BRIEF
Below are the entries. Transcribe exactly the lines from the one with "2. L’activité physique, un remède naturel" through the one with "sensibilité à", ends included, and leave out all others.

══ EXCERPTED DATA ══

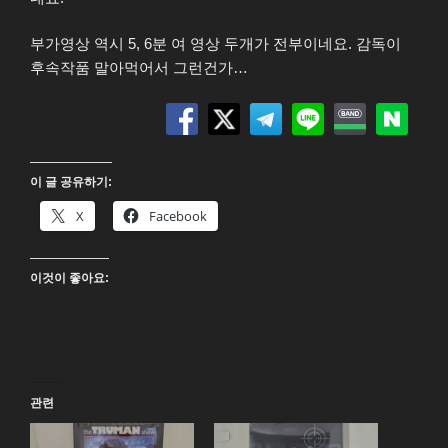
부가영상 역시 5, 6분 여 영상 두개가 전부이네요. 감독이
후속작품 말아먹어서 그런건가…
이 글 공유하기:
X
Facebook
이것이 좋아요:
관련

═══
══ EXCERPTED DATA ══

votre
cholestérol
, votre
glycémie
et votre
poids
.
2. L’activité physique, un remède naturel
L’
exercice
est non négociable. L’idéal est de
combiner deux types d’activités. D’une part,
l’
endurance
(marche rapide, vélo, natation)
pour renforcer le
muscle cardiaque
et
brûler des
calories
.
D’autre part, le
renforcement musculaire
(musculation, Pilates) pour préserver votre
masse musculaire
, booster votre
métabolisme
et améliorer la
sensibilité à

═══

ANSWER SECTION
2. L’activité physique, un remède naturel
L’
exercice
est non négociable. L’idéal est de
combiner deux types d’activités. D’une part,
l’
endurance
(marche rapide, vélo, natation)
pour renforcer le
muscle cardiaque
et
brûler des
calories
.
D’autre part, le
renforcement musculaire
(musculation, Pilates) pour préserver votre
masse musculaire
, booster votre
métabolisme
et améliorer la
sensibilité à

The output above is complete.